Tobias Christl, born 1978, is a rarity, a singer the likes of which there never was before in German jazz. Neither a crooner nor a scatter, and least of all a pop musician disguised as a jazzer. Much more a storyteller, somewhere between indie and improvisation. A Berliner by choice, Christl is a vocal artist, a songwriter, improviser, speaker, composer, DJ and co- founder of the Cologne KLAENG collective. He plays piano and keyboards, clarinet and guitar, and studied, among others, under Theo Bleckmann in New York.

'Wildern' (poaching) is the title of his ACT Young German Jazz debut. Why? 'What we like to hunt most are good songs', he says. 'Wildern' is a foray through the dense underbrush of four decades of pop music, through songs from greats like Leonard Cohen, The Smiths, Björk, A-HA, Joy Division, Lana Del Rey, Paul Simon, Tom Waits and Rio Reiser.
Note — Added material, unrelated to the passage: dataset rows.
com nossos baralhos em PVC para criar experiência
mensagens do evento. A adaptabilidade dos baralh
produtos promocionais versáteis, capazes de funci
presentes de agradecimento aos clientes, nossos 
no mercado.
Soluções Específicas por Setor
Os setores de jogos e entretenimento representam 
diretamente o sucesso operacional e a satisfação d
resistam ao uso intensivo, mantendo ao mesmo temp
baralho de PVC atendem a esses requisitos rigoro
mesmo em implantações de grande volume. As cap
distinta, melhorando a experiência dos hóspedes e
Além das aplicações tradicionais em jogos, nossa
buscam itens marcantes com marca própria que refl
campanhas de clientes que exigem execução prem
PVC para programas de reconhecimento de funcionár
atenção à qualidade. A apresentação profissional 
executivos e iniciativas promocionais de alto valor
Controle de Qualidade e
With an audible joy in deconstructing, tearing down and rebuilding, truly new music is created in this jazz-quintet setting; music rich in rough edges, contrasts, breaks and unexpected turns. All the while, the soul of the songs is preserved. Some might say it is truly laid open. Listening to the first ten thrilling seconds of the opener 'Sound Of Silence', you will soon understand what they mean.

The songs on 'Wildern' are more than just reinterpretations. Christl: 'Each version is an homage that tries to show the original in a new light. If you move the spotlight a fraction away from the centre of a song, a whole new context arises. If you can then succeed in separating that from the original and allowing it to grow free, a new, emancipated version is born, just as if the mother song has given life to a wildly pubescent child that doesn't dream of adhering to rhythmic constraints.'

For Tobias Christl, and for the entire Young German Jazz generation, there has never been a pure school of jazz. Their concept of jazz defines itself quite naturally from the sum of all their personal influences and impressions, regardless of what genre they come from, and from the desire to create something of their own that doesn't – and shouldn't – fit into any predefined category. And so, 'Wildern' is not crossover or fusion – it is quite simply jazz. Full stop.